Keputusan Partai Politik ada di Pusat Jakarta
Nampaknya Jakarta juga masih menjadi pemegang mandat terkuat untuk partai politik dalam memberikan mandat untuk kadernya. Hal ini terlihat dari manuver sang putra pertama presiden Jokowidodo, Mas Gibran yang belum juga kunjung dapat rekomendasi dari PDI-P Solo untuk maju dalam Pilwalkot Solo. Mas Gibran sang pemilik markobar tersebut tak tanggung-tanggung dengan langsung datang ke Jakarta untuk mendapatkan mandat dari Ibu Megawati dalam pencalonannya di Pilwalkot Solo. Hal itupun juga terjadi pada semua partai politik di Indonesia, bahwa semua keputusan terkait mandat pencalonan pilkada masih berada ditangan sang ketua umum partai politik, lebih tepatnya ada di Jakarta.

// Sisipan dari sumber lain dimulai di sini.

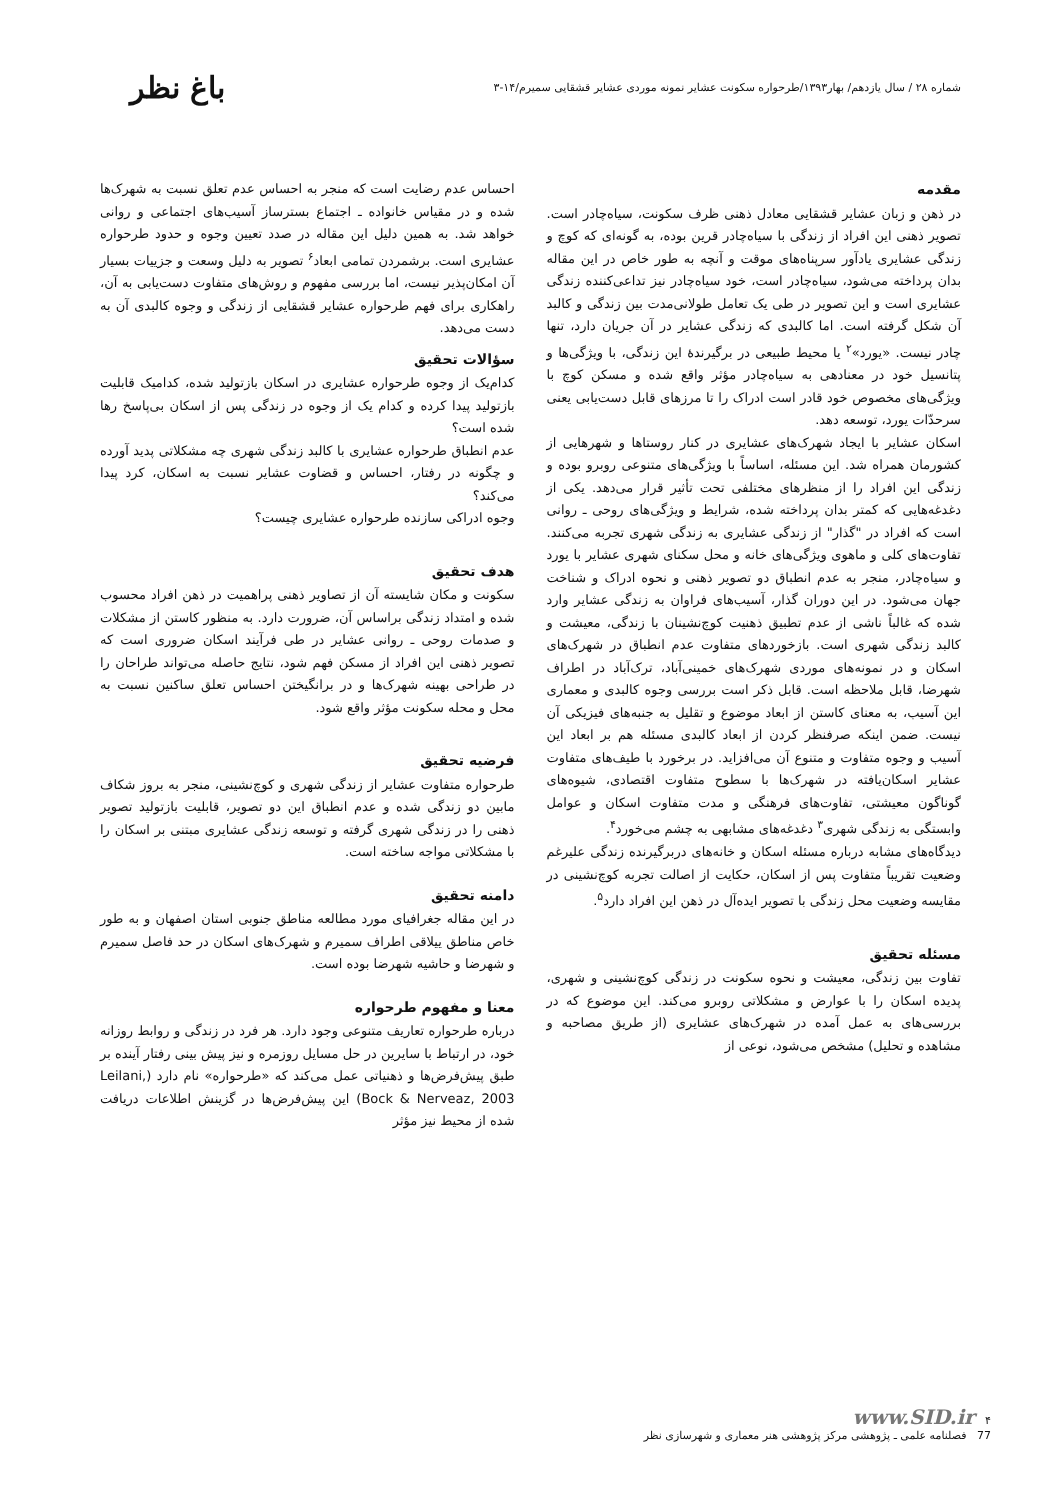شماره ۲۸ / سال یازدهم/ بهار۱۳۹۳/طرحواره سکونت عشایر نمونه موردی عشایر قشقایی سمیرم/۱۴-۳
باغ نظر
مقدمه
در ذهن و زبان عشایر قشقایی معادل ذهنی ظرف سکونت، سیاه‌چادر است. تصویر ذهنی این افراد از زندگی با سیاه‌چادر قرین بوده، به گونه‌ای که کوچ و زندگی عشایری یادآور سرپناه‌های موقت و آنچه به طور خاص در این مقاله بدان پرداخته می‌شود، سیاه‌چادر است، خود سیاه‌چادر نیز تداعی‌کننده زندگی عشایری است و این تصویر در طی یک تعامل طولانی‌مدت بین زندگی و کالبد آن شکل گرفته است. اما کالبدی که زندگی عشایر در آن جریان دارد، تنها چادر نیست. «یورد»<sup>۲</sup> یا محیط طبیعی در برگیرندهٔ این زندگی، با ویژگی‌ها و پتانسیل خود در معنادهی به سیاه‌چادر مؤثر واقع شده و مسکن کوچ با ویژگی‌های مخصوص خود قادر است ادراک را تا مرزهای قابل دست‌یابی یعنی سرحدّات یورد، توسعه دهد.
اسکان عشایر با ایجاد شهرک‌های عشایری در کنار روستاها و شهرهایی از کشورمان همراه شد. این مسئله، اساساً با ویژگی‌های متنوعی روبرو بوده و زندگی این افراد را از منظرهای مختلفی تحت تأثیر قرار می‌دهد. یکی از دغدغه‌هایی که کمتر بدان پرداخته شده، شرایط و ویژگی‌های روحی ـ روانی است که افراد در "گذار" از زندگی عشایری به زندگی شهری تجربه می‌کنند. تفاوت‌های کلی و ماهوی ویژگی‌های خانه و محل سکنای شهری عشایر با یورد و سیاه‌چادر، منجر به عدم انطباق دو تصویر ذهنی و نحوه ادراک و شناخت جهان می‌شود. در این دوران گذار، آسیب‌های فراوان به زندگی عشایر وارد شده که غالباً ناشی از عدم تطبیق ذهنیت کوچ‌نشینان با زندگی، معیشت و کالبد زندگی شهری است. بازخوردهای متفاوت عدم انطباق در شهرک‌های اسکان و در نمونه‌های موردی شهرک‌های خمینی‌آباد، ترک‌آباد در اطراف شهرضا، قابل ملاحظه است. قابل ذکر است بررسی وجوه کالبدی و معماری این آسیب، به معنای کاستن از ابعاد موضوع و تقلیل به جنبه‌های فیزیکی آن نیست. ضمن اینکه صرفنظر کردن از ابعاد کالبدی مسئله هم بر ابعاد این آسیب و وجوه متفاوت و متنوع آن می‌افزاید. در برخورد با طیف‌های متفاوت عشایر اسکان‌یافته در شهرک‌ها با سطوح متفاوت اقتصادی، شیوه‌های گوناگون معیشتی، تفاوت‌های فرهنگی و مدت متفاوت اسکان و عوامل وابستگی به زندگی شهری<sup>۳</sup> دغدغه‌های مشابهی به چشم می‌خورد<sup>۴</sup>.
دیدگاه‌های مشابه درباره مسئله اسکان و خانه‌های دربرگیرنده زندگی علیرغم وضعیت تقریباً متفاوت پس از اسکان، حکایت از اصالت تجربه کوچ‌نشینی در مقایسه وضعیت محل زندگی با تصویر ایده‌آل در ذهن این افراد دارد<sup>۵</sup>.
مسئله تحقیق
تفاوت بین زندگی، معیشت و نحوه سکونت در زندگی کوچ‌نشینی و شهری، پدیده اسکان را با عوارض و مشکلاتی روبرو می‌کند. این موضوع که در بررسی‌های به عمل آمده در شهرک‌های عشایری (از طریق مصاحبه و مشاهده و تحلیل) مشخص می‌شود، نوعی از
احساس عدم رضایت است که منجر به احساس عدم تعلق نسبت به شهرک‌ها شده و در مقیاس خانواده ـ اجتماع بسترساز آسیب‌های اجتماعی و روانی خواهد شد. به همین دلیل این مقاله در صدد تعیین وجوه و حدود طرحواره عشایری است. برشمردن تمامی ابعاد<sup>۶</sup> تصویر به دلیل وسعت و جزییات بسیار آن امکان‌پذیر نیست، اما بررسی مفهوم و روش‌های متفاوت دست‌یابی به آن، راهکاری برای فهم طرحواره عشایر قشقایی از زندگی و وجوه کالبدی آن به دست می‌دهد.
سؤالات تحقیق
کدام‌یک از وجوه طرحواره عشایری در اسکان بازتولید شده، کدامیک قابلیت بازتولید پیدا کرده و کدام یک از وجوه در زندگی پس از اسکان بی‌پاسخ رها شده است؟
عدم انطباق طرحواره عشایری با کالبد زندگی شهری چه مشکلاتی پدید آورده و چگونه در رفتار، احساس و قضاوت عشایر نسبت به اسکان، کرد پیدا می‌کند؟
وجوه ادراکی سازنده طرحواره عشایری چیست؟
هدف تحقیق
سکونت و مکان شایسته آن از تصاویر ذهنی پراهمیت در ذهن افراد محسوب شده و امتداد زندگی براساس آن، ضرورت دارد. به منظور کاستن از مشکلات و صدمات روحی ـ روانی عشایر در طی فرآیند اسکان ضروری است که تصویر ذهنی این افراد از مسکن فهم شود، نتایج حاصله می‌تواند طراحان را در طراحی بهینه شهرک‌ها و در برانگیختن احساس تعلق ساکنین نسبت به محل و محله سکونت مؤثر واقع شود.
فرضیه تحقیق
طرحواره متفاوت عشایر از زندگی شهری و کوچ‌نشینی، منجر به بروز شکاف مابین دو زندگی شده و عدم انطباق این دو تصویر، قابلیت بازتولید تصویر ذهنی را در زندگی شهری گرفته و توسعه زندگی عشایری مبتنی بر اسکان را با مشکلاتی مواجه ساخته است.
دامنه تحقیق
در این مقاله جغرافیای مورد مطالعه مناطق جنوبی استان اصفهان و به طور خاص مناطق ییلاقی اطراف سمیرم و شهرک‌های اسکان در حد فاصل سمیرم و شهرضا و حاشیه شهرضا بوده است.
معنا و مفهوم طرحواره
درباره طرحواره تعاریف متنوعی وجود دارد. هر فرد در زندگی و روابط روزانه خود، در ارتباط با سایرین در حل مسایل روزمره و نیز پیش بینی رفتار آینده بر طبق پیش‌فرض‌ها و ذهنیاتی عمل می‌کند که «طرحواره» نام دارد (Leilani, Bock & Nerveaz, 2003) این پیش‌فرض‌ها در گزینش اطلاعات دریافت شده از محیط نیز مؤثر
www.SID.ir ۴
77 فصلنامه علمی ـ پژوهشی مرکز پژوهشی هنر معماری و شهرسازی نظر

Begitupun dengan calon-calon yang lain, Dahnil Azhar masih menunggu restu dari Prabowo, Bobby masih menunggu restu dari beberapa petinggi partai politik. Sedangkan Faldo juga sedang dalam proses lobby dengan beberapa DPP Parpol untuk tiketnya di Pilkada Pesisir Selatan. Hal ini berbeda dengan Rian Ernest yang walaupun petinggi PSI, tetapi memilih untuk maju dalam Pilwalkot Batam melalui jalur independent. Tetapi kita lihat saja konsistensinya, apakah akan berakhir seperti Ahok, atau tetap jalur independent.
Pasangan calon kepala daerah dan calon wakil kepala daerah yang akan diusung oleh partai atau gabungan partai politik harus mendapatkan tanda tangan dari ketua umum pengurus pusat partai politik. Aturan inilah yang kemudian secara tidak langsung mengikat pengurus partai di tingkat lokal dan tidak dapat secara otonom menentukan siapa calon kepala dan wakil kelapa daerah. Praktik ini menjadi langgeng karena dalam dua kali proses revisi UU Pilkada (UU No. 8/2015 dan UU No. 10/2016).

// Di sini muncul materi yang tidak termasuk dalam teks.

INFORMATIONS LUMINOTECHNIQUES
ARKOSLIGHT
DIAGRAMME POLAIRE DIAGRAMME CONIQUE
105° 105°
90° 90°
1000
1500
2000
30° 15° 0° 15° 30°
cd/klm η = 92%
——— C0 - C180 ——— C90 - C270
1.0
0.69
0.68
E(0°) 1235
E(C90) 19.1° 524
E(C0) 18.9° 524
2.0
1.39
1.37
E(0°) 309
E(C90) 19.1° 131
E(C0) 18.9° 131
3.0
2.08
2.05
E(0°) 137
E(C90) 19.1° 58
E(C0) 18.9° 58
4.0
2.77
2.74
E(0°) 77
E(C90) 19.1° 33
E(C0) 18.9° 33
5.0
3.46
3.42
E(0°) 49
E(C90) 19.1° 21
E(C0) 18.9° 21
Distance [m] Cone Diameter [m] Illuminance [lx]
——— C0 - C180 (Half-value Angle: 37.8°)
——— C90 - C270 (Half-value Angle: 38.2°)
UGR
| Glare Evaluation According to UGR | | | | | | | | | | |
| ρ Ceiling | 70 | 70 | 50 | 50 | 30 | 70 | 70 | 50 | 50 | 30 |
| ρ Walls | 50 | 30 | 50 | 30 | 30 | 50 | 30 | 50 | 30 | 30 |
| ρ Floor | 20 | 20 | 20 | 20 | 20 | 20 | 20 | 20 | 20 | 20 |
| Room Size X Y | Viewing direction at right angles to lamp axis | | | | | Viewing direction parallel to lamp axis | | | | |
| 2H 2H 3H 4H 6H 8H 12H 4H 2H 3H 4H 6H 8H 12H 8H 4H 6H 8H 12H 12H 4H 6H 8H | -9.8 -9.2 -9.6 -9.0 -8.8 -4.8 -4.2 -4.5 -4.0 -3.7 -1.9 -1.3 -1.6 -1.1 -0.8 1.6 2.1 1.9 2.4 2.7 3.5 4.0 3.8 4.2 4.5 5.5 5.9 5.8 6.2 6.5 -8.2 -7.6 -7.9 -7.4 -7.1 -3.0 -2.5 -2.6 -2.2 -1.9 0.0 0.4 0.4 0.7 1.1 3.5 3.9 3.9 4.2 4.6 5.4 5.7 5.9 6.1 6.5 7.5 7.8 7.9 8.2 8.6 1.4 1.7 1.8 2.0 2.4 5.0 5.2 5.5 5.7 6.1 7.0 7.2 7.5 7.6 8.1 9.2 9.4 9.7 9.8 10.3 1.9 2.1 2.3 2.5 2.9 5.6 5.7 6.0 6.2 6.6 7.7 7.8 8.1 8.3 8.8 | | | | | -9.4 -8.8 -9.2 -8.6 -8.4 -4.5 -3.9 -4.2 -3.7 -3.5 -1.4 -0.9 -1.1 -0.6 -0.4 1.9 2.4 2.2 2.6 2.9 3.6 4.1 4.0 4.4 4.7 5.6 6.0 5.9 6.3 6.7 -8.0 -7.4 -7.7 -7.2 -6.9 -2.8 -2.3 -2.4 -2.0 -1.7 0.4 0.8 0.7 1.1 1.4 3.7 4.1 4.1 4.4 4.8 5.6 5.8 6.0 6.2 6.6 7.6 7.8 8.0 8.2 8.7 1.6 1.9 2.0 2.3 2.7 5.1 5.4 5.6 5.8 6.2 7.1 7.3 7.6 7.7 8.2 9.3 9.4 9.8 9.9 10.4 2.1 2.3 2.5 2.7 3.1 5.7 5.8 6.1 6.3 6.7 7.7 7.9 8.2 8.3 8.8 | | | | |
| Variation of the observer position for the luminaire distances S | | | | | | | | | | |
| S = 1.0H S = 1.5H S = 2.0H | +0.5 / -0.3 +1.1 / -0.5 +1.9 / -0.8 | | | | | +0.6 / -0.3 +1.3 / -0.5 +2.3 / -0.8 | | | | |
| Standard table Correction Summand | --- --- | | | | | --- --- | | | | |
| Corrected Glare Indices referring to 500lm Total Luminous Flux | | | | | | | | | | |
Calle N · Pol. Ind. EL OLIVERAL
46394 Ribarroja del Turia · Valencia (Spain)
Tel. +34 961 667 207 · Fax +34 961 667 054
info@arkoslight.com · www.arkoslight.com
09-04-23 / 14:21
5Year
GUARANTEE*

Aturan yang demikian tentu akan semakin mempertahankan praktik yang sentralistik klientelistik dan oligarkis di tubuh partai politik. Sebab, mereka yang maju dalam gelanggang pertarungan pilkada seringkali adalah orang-orang yang dekat dan dikenal oleh pengurus pusat partai politik. Bukan orang-orang yang dimajukan berdasarkan pertimbangan keinginan publik.
Yang ingin saya katakan dalam tulisan ini adalah, kenyataan politik kita itu masih sangat tersentral di jakarta. Sebagaimana bahkan pasca reformasi yang salah satu tuntutannya adalah adanya desentralisasi agar kewenangan dan kekuasaan tidak tersentral di Jakarta, tidak begitu pada kenyataannya. Justru kalau kita mau lebih jeli melihatnya, yang terdesentralisasi adalah korupsi, yang awalnya terpusat pada presiden Soeharto pasca reformasi korupsi bisa terjadi pada para kepala daerah di seantero indonesia. Saat ini Jakarta masih penuh dengan sorot kamera dan akan dikapitalisasi menjadi suara elektoral dalam setiap pemilunya.